Эфрат молчала. У нее были планы. Планы, которые ей не хотелось произносить вслух, ведь тогда они превратятся в решения, а за ними последуют действия.
— Зачем ждать так долго, — наконец ответила она, — поехали сейчас.
— Будь по-твоему, я готова. Отличный вечер для того, чтобы отправиться в долгое путешествие. Тем более, я давно не посещала свои итальянские галереи. Ты ведь возьмешь с собой Рахмиэля? Со старейшинами всегда лучше говорить предметно. А они захотят его увидеть.

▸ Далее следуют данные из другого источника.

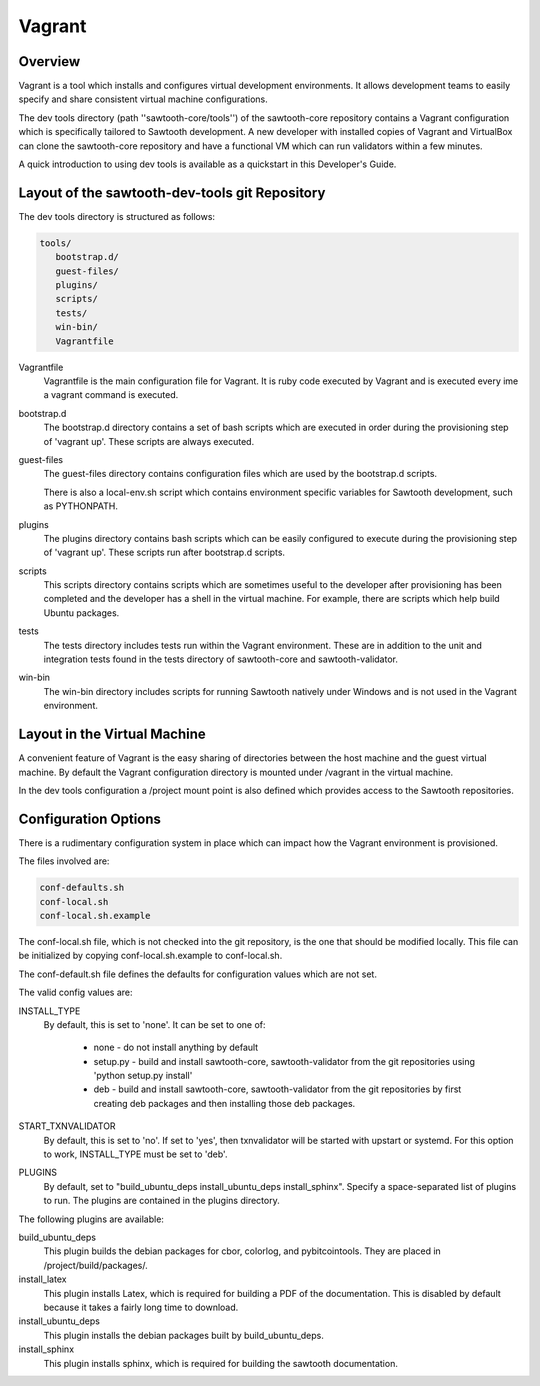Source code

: 
Vagrant
=======

Overview
--------

Vagrant is a tool which installs and configures virtual development
environments. It allows development teams to easily specify and share
consistent virtual machine configurations.

The dev tools directory (path ''sawtooth-core/tools'') of the sawtooth-core
repository contains a Vagrant configuration which is specifically tailored to
Sawtooth development.  A new developer with installed copies of Vagrant and
VirtualBox can clone the sawtooth-core repository and have a functional VM
which can run validators within a few minutes.

A quick introduction to using dev tools is available as a
quickstart in this Developer's Guide.

Layout of the sawtooth-dev-tools git Repository
------------------------------------------------

The dev tools directory is structured as follows:

.. code-block:: console

 tools/
    bootstrap.d/
    guest-files/
    plugins/
    scripts/
    tests/
    win-bin/
    Vagrantfile


Vagrantfile
  Vagrantfile is the main configuration file for Vagrant.  It is ruby
  code executed by Vagrant and is executed every ime a vagrant command is
  executed.

bootstrap.d
  The bootstrap.d directory contains a set of bash scripts which are
  executed in order during the provisioning step of 'vagrant up'.  These
  scripts are always executed.

guest-files
  The guest-files directory contains configuration files which are used by
  the bootstrap.d scripts.

  There is also a local-env.sh script which contains environment specific
  variables for Sawtooth  development, such as PYTHONPATH.

plugins
  The plugins directory contains bash scripts which can be easily configured
  to execute during the provisioning step of 'vagrant up'.  These scripts
  run after bootstrap.d scripts.

scripts
  This scripts directory contains scripts which are sometimes useful to the
  developer after provisioning has been completed and the developer has a
  shell in the virtual machine.  For example, there are scripts which
  help build Ubuntu packages.

tests
  The tests directory includes tests run within the Vagrant environment. These are
  in addition to the unit and integration tests found in the tests directory of
  sawtooth-core and sawtooth-validator.

win-bin
  The win-bin directory includes scripts for running Sawtooth natively
  under Windows and is not used in the Vagrant environment.


Layout in the Virtual Machine
-----------------------------

A convenient feature of Vagrant is the easy sharing of directories between
the host machine and the guest virtual machine. By default the Vagrant
configuration directory is mounted under /vagrant in the virtual machine.

In the dev tools configuration a /project mount point is also
defined which provides access to the Sawtooth repositories.

Configuration Options
---------------------

There is a rudimentary configuration system in place which can impact
how the Vagrant environment is provisioned.

The files involved are:

.. code-block:: console

  conf-defaults.sh
  conf-local.sh
  conf-local.sh.example

The conf-local.sh file, which is not checked into the git repository,
is the one that should be modified locally.  This file can be
initialized by copying conf-local.sh.example to conf-local.sh.

The conf-default.sh file defines the defaults for configuration
values which are not set.

The valid config values are:

INSTALL_TYPE
  By default, this is set to 'none'.  It can be set to one of:

    * none - do not install anything by default
    * setup.py - build and install sawtooth-core, sawtooth-validator from the
      git repositories using 'python setup.py install'
    * deb - build and install sawtooth-core, sawtooth-validator from
      the git repositories by first creating deb packages and then installing
      those deb packages.

START_TXNVALIDATOR
  By default, this is set to 'no'.  If set to 'yes', then txnvalidator
  will be started with upstart or systemd.  For this option to work,
  INSTALL_TYPE must be set to 'deb'.

PLUGINS
  By default, set to "build_ubuntu_deps install_ubuntu_deps install_sphinx".
  Specify a space-separated list of plugins to run.  The plugins are contained
  in the plugins directory.

The following plugins are available:

build_ubuntu_deps
  This plugin builds the debian packages for cbor, colorlog, and
  pybitcointools.  They are placed in /project/build/packages/.

install_latex
  This plugin installs Latex, which is required for building a PDF of the
  documentation.  This is disabled by default because it takes a fairly
  long time to download.

install_ubuntu_deps
  This plugin installs the debian packages built by build_ubuntu_deps.

install_sphinx
  This plugin installs sphinx, which is required for building the sawtooth
  documentation.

— Тут может возникнуть проблема, — тихо ответила Эфрат.
— Что случилось?
— Он снова под аппаратами.
— …ты невероятна, — вздохнула Шири после недолгого молчания. — Это ведь ты его туда отправила?
— Именно так.
— Да… ситуация. Есть что-то такое, что я еще должна знать?
— Возможно.
— Тебе придется уточнить.
— Я дала ему свою кровь.
— Старейшинам это понравится, — в голос рассмеялась Шири.
— С чего бы? — поинтересовалась Эфрат, не утруждая себя эмоциональной реакцией.

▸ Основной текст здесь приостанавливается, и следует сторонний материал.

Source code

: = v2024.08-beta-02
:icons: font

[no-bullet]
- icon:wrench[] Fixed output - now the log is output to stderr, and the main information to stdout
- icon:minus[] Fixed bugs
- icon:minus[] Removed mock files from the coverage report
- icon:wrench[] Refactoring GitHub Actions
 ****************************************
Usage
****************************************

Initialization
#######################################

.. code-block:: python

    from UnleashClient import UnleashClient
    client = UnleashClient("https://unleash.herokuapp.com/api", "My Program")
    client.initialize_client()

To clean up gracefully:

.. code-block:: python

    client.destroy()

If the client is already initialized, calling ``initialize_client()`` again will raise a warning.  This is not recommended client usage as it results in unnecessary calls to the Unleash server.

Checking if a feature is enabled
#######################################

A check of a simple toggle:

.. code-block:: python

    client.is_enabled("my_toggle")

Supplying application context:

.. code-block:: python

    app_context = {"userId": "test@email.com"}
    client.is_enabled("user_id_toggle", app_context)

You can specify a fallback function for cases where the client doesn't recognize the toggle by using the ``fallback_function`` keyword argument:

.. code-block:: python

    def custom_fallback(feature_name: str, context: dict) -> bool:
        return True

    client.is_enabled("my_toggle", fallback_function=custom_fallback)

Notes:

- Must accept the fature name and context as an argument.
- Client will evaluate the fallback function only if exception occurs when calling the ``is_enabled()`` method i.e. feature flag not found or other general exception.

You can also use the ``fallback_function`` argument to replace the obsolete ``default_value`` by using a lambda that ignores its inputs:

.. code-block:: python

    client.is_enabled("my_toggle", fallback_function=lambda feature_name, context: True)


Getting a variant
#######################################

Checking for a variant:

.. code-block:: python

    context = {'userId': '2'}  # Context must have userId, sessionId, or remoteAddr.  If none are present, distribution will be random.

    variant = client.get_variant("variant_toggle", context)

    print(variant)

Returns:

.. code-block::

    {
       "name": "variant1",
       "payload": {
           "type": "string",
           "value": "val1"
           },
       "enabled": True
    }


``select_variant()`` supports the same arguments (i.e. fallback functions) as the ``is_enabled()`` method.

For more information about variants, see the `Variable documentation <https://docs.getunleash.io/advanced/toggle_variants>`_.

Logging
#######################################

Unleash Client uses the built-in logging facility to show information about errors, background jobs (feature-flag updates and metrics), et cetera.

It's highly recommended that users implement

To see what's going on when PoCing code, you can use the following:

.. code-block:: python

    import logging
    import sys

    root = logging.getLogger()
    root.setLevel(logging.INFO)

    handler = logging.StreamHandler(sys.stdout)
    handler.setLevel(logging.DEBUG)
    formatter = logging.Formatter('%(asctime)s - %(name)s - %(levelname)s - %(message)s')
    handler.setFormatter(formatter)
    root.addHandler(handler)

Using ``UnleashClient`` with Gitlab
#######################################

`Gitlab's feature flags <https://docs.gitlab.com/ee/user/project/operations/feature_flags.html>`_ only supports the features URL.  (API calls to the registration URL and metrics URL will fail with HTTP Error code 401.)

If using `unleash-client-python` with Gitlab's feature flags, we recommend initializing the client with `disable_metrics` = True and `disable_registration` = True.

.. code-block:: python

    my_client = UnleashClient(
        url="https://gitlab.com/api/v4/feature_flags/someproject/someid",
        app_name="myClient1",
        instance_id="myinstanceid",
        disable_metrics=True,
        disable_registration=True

— Когда тысячи лет проводишь без особых развлечений, любое разнообразие в радость. Я думаю, тебе это отлично известно, королева берлинских клубов.
— Не без этого. — Эфрат улыбнулась, почувствовав некоторое облегчение, впервые за последние дни. Воспоминания о недавних ночах в Берлине легко дотронулись до ее памяти, рассеивая холод тягостных предчувствий.
— Есть еще один нюанс, который мы должны проговорить вслух прежде чем окажемся в доме Старейшин, — уже совсем другим голосом произнесла Шири.
— А именно?
— Ты же прекрасно знаешь, что приехать туда могут они оба, а уедет только один.
— Это если повезет, — отозвалась Эфрат, которая прекрасно знала характер Старейшин. Они были справедливы, но никогда не любили размениваться по мелочам, ювелирно выбирая тех, кто насытит собою вечность. Всех остальных они просто уничтожали. Быстро и без малейших объяснений. Привычная к богам и их путям Эфрат никогда не сомневалась в том, что эти действия в итоге приводили ко всеобщему благу и процветанию. И по ее наблюдениям, так оно и было. Поэтому выдержав небольшую паузу, она спокойно ответила, — Давай подождем, пока Рахмиэль придет в себя, а потом соберемся.
— Хорошо, уговорила. Но как только, так сразу.
— Всенепременно, Ваше Величество.
— Услышимся.
Эфрат повесила трубку. В коридоре было темно. И тихо. Только лунный свет едва слышно ступал по лакированному полу, пробираясь через окно. В его тихой поступи Эфрат различала голоса, чувствовала запах благовоний и едкий привкус керосина. Всего несколько шагов отделяли ее от дорожки перламутрового света, способной отправить путника в любой уголок мира, куда мог дотянуться шепот ночного светила. Эфрат любила отвечать на этот зов, он увлекал за собой туда, где нет ни времени, ни памяти, где есть только ты и мир, живой и дышащий, пульсирующий в такт твоим движениям.